Увидев меня, они, конечно, замолкают, переглядываются и снова начинают глупо смеяться. Рассерженный, я иду на кухню. Я знаю, что они обо мне говорят, иначе не замолчали бы по-идиотски. Женщины всегда так делают: входишь, они обрывают себя на полуслове и делают вид, будто вовсе не говорили о тебе, а о ком-то другом.
Ханна через мгновение приходит, улыбка до ушей — интересно, почему она со мной такой не бывает? — и говорит:
— Иди к нам.
А что я буду с бабами делать?
Пошел.
Габрыся сидит перед экраном, машет мне рукой:
— Иди, иди сюда, посмотри, как здорово! — И читает: — «Курсы для мужчин, первый курс, зимний семестр». Послушайте: «Борьба с глупостью», «Ты тоже можешь справиться с работой по дому», «Стирка — лучшие способы», «Не хотим дурацкого нижнего белья в цветочек»…

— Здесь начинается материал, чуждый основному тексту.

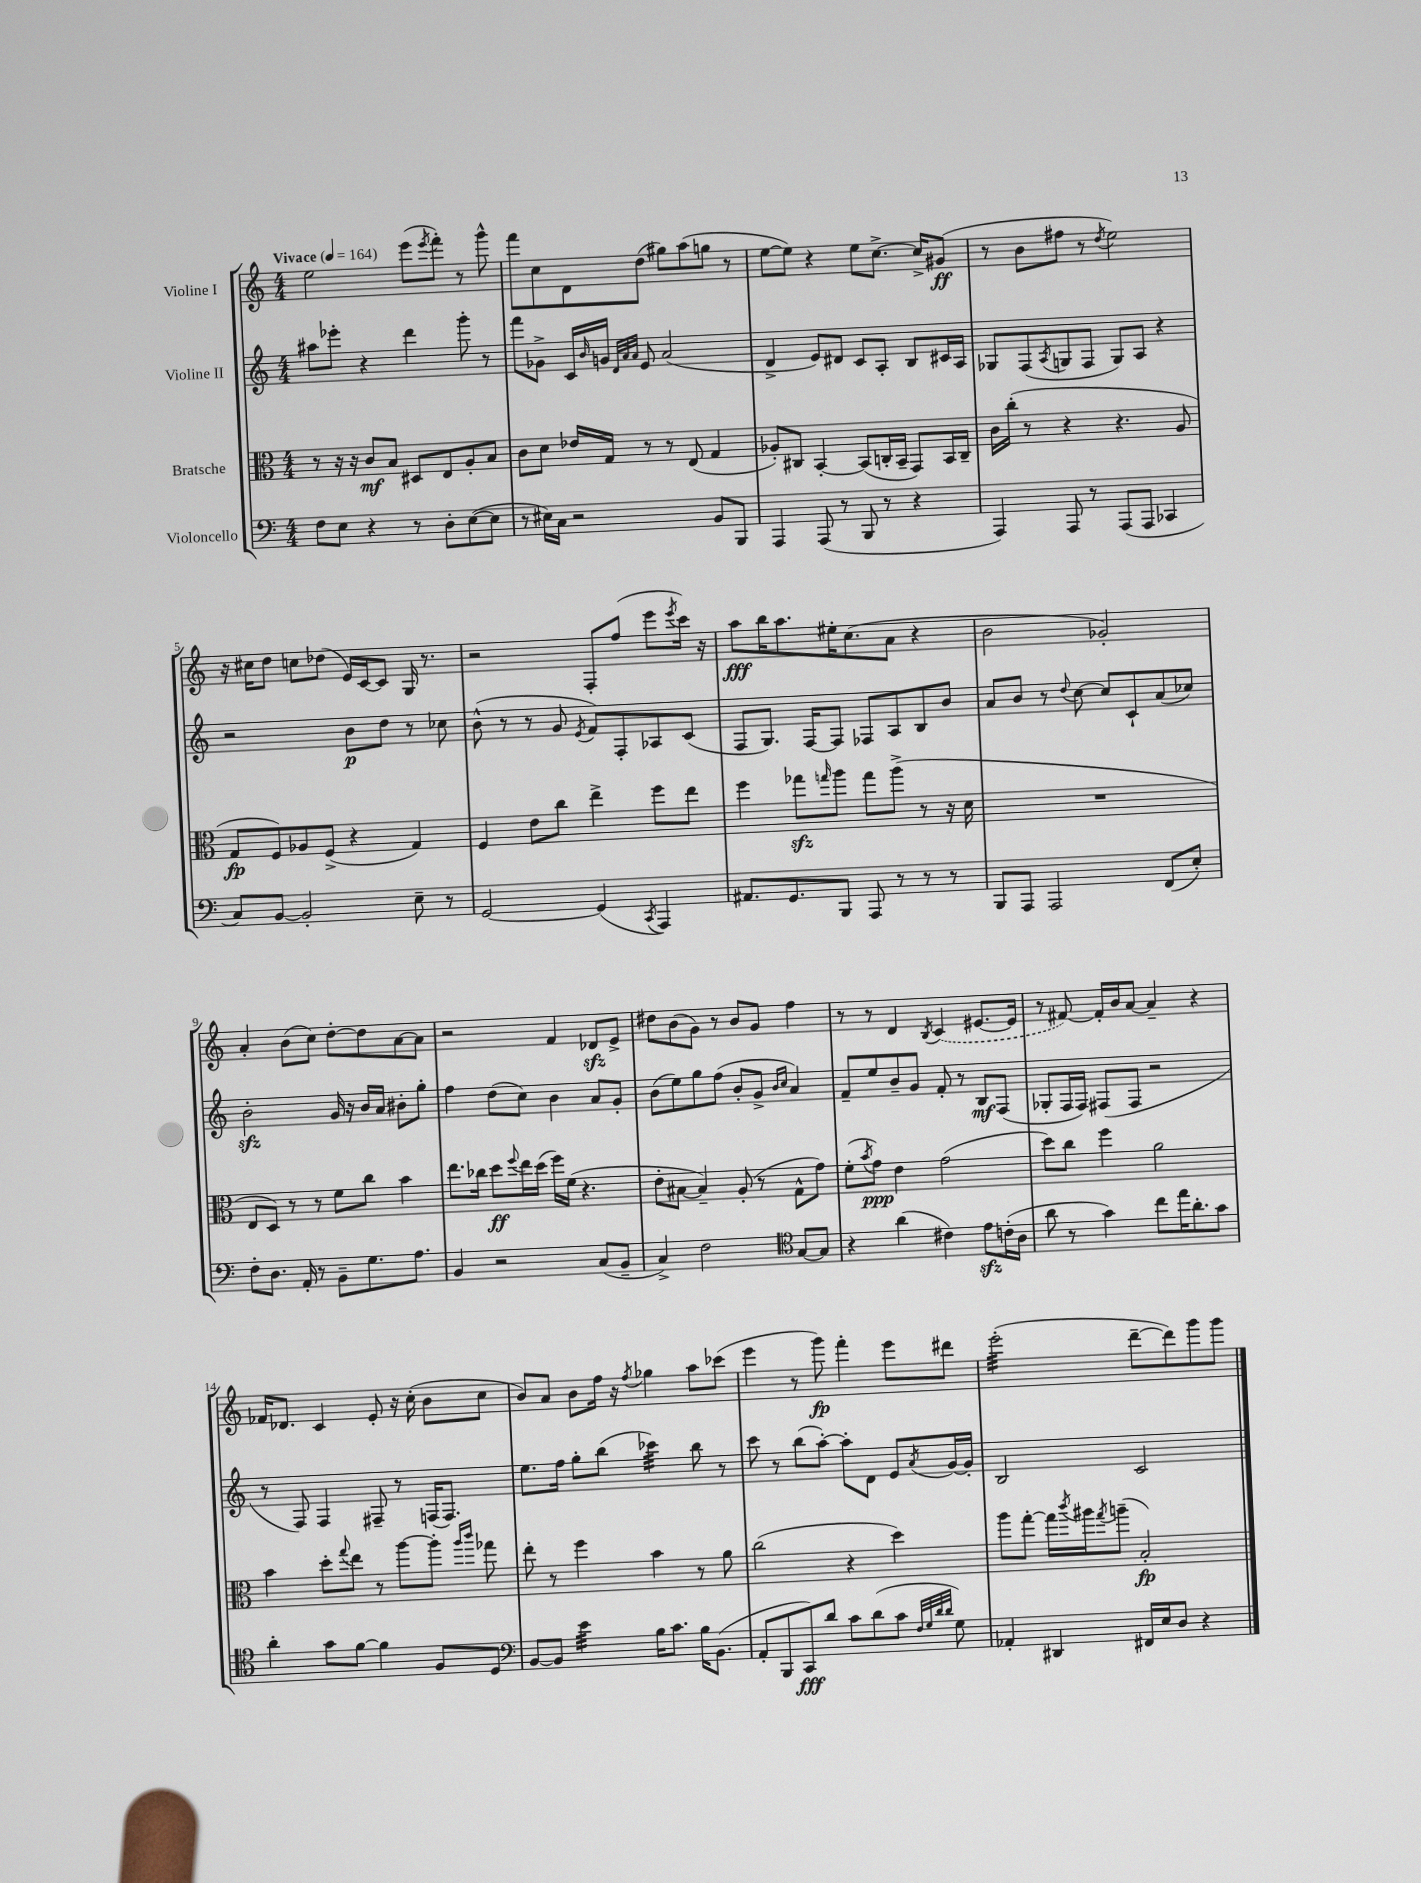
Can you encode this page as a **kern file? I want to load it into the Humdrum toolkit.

**kern	**kern	**kern	**kern
*staff4	*staff3	*staff2	*staff1
*clefF4	*clefC3	*clefG2	*clefG2
*k[]	*k[]	*k[]	*k[]
*M4/4	*M4/4	*M4/4	*M4/4
*MM164	*MM164	*MM164	*MM164
8F	8r	8aa#	2ee
8E	16r	8eee-'	.
.	16r	.	.
4r	8c	4r	.
.	8B	.	.
8r	8D#	4ddd	(8eee
.	.	.	8qeee
8D'	8E	.	8fff')
([8E	8A'	8ggg'	8r
8E]	8B	8r	8ggg^^
=	=	=	=
8r	8c	8fff	8fff
16E#)	8d	8g-^	8cc
16C	.	.	.
2r	16e-	16c	8d
.	.	16qqb	.
.	16G	16g	.
.	.	32qqd	.
.	.	32qqa	.
.	.	32qqa	.
.	8r	8e	(8dd
.	8r	(2a	8gg#)
.	(8E	.	(8aa
8BB	4G	.	8gg
8BBB	.	.	8r
=	=	=	=
4AAA	8A-')	4d^	[8ee
.	8C#	.	8ee])
(8AAA	[4BB'	8e)	4r
8r	.	8d#	.
8BBB	(8BB]	8c	8ee
8r	16C'	8A'	[8.cc^
.	16BB~	.	.
4r	8GG)	8B	.
.	.	.	16cc^]
.	16BB	16c#	(8g#
.	16C~	16A	.
=	=	=	=
4AAA)	16c	8G-	8r
.	(16cc'	.	.
.	8r	(8F	8b
.	.	8qA	.
8AAA	4r	8G	8ff#
8r	.	8F	8r
.	.	.	8qdd
(8AAA	4.r	8G)	2ee)
8AAA	.	8A	.
4CC-	.	4r	.
.	8A	.	.
=	=	=	=
8C)	8G	2r	16r
.	.	.	16cc#
[8BB	8F)	.	8dd
2BB']	8A-	.	8cc
.	(8F^	.	(8dd-
.	4r	8b	16e)
.	.	.	[16c
.	.	8dd	8c]
8E~	4G)	8r	16G
.	.	.	8.r
8r	.	8cc-	.
=	=	=	=
[2GG	4F	(8b^^	2r
.	.	8r	.
.	8e	8r	.
.	8cc	8g	.
.	.	8qe	.
(4GG]	4ee^	8f)	8F'
.	.	8F'	(8ff
8qCC	.	.	.
4AAA)	8ff	8A-	8eee
.	.	.	8qeee
.	8ee	(8c	16ccc)
.	.	.	16r
=	=	=	=
8.AA#	4ff	8F	8aa
.	.	8.G)	16bb
8.GG	.	.	8.aa
.	8gg-	.	.
.	.	[16F	.
.	16qqgg	.	.
8BBB	8aa	8F]	16ee#'
.	.	.	(8.cc
8AAA	8gg	8F-	.
8r	(8aa^	8A	8a
8r	8r	8B	4r
8r	16r	8b	.
.	16d	.	.
=	=	=	=
8BBB	1r	8a	2b
8AAA	.	8b	.
2AAA	.	8r	.
.	.	8qqdd	.
.	.	[8cc	.
.	.	8cc]	2g-')
.	.	8c`	.
(8FF	.	(8a	.
8E')	.	8cc-)	.
=	=	=	=
8F'	8E	2b'	4a'
8.D	8D)	.	.
.	8r	.	(8b
16AA'	.	.	.
8r	8r	.	8cc)
8BB~	8f	16g	[8dd'
.	.	16r	.
8.G	8cc	16b	8dd]
.	.	16a	.
.	4b	8b#'	[8a
8.A	.	.	.
.	.	8gg'	8a]
=	=	=	=
4BB	8.ee	4ff	2r
.	16cc-	.	.
2r	8dd	(8dd	.
.	8qqff	.	.
.	16ee	8cc)	.
.	(16dd	.	.
.	16ff)	4b	4f
.	(16f	.	.
.	4.r	.	.
(8C	.	8a	8d-
8BB~	.	8g'	8e^
=	=	=	=
4C^)	8e'	(8b	8dd#
.	[8B#	8ee)	(8b
2F	4B#~])	8gg	8g)
.	.	(8ff	8r
.	(8A'	8b'	8b
.	8r	8g^	8g
*clefC4	*	*	*
.	.	16qqb	.
.	.	16qqcc	.
[8G	8G^^	4a)	4ff
8G]	8g)	.	.
=	=	=	=
4r	(8f'	8f~	8r
.	8qb	.	.
.	8g)	8ee	8r
(4a	4e	8b~	4d
.	.	8g	.
.	.	.	8qB
4c#)	(2g	8f'	(4c
.	.	8r	.
8e	.	8B	[8.e#
(16c'	.	(8F	.
16A	.	.	16e#]
=	=	=	=
8a	8dd)	8G-'	8r
8r	8cc	16F	[8f#)
.	.	16F)	.
4g)	4ff	(8F#	16f#']
.	.	.	16b
.	.	8F#	[8a
8cc	2a	2r	4a~]
16ee	.	.	.
8.a'	.	.	.
.	.	.	4r
8g	.	.	.
=	=	=	=
4a'	4b	8r	16f-
.	.	.	8.d-
.	.	8F)	.
8g	8dd'	4F	4c
.	8qqgg	.	.
[8f	8ee	.	.
4f]	8r	8F#~	8e'
.	[8aa	8r	16r
.	.	.	(16cc'
8F	8aa']	(16F	8b
.	.	8.F)	.
.	16qqaa	.	.
.	16qqccc	.	.
8D	8gg-	.	8cc
=	=	=	=
*clefF4	*	*	*
[8BB	8ee'	8.ee	8b)
8BB]	8r	.	8a
.	.	16ff	.
4e	4ff	8gg'	8b
.	.	(8bb	16ff
.	.	.	16r
.	.	.	8qff
16B	4b	4ccc-)	4gg-
8.c	.	.	.
16B	8r	8bb	8aa
(8.BB	.	.	.
.	8a	8r	(8ccc-
=	=	=	=
8AA'	(2cc	8ccc	4eee
8BBB	.	8r	.
8CC)	.	(8bb	8r
8d	.	[8aa')	8ggg)
8c	4r	8aa']	4fff'
(8d	.	8d	.
8c	4dd)	8e	8eee
32qqF	.	.	.
32qqG	.	.	.
32qqd	.	.	.
32qqd	.	8qa	.
8G)	.	[16g	8ddd#
.	.	16g']	.
=	=	=	=
4AA-'	8aa	2B	(2eee'
.	[8gg'	.	.
4DD#	16gg]	.	.
.	8qccc	.	.
.	16aa#	.	.
.	8qgg	.	.
.	(8aa~	.	.
16FF#	2B')	2c	[8ddd~
16E	.	.	.
8D	.	.	8ddd])
4r	.	.	8ggg
.	.	.	8ggg
==	==	==	==
*-	*-	*-	*-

Мне становится не по себе. Я над женщинами так не потешаюсь.
— Не относи это на свой счет, это же шутка, — смеется Ханна. — Я ведь никогда не покупаю тебе дурацкое белье!
Когда женщины одни, они глупеют. Ничего удивительного. Вижу, что в бутылке с джином осталась какая-то капля. Ну да, бутылка была неполная, но могли бы что-нибудь и мне оставить.
И это курьезное замечание, что я будто бы принимаю шутки на свой счет!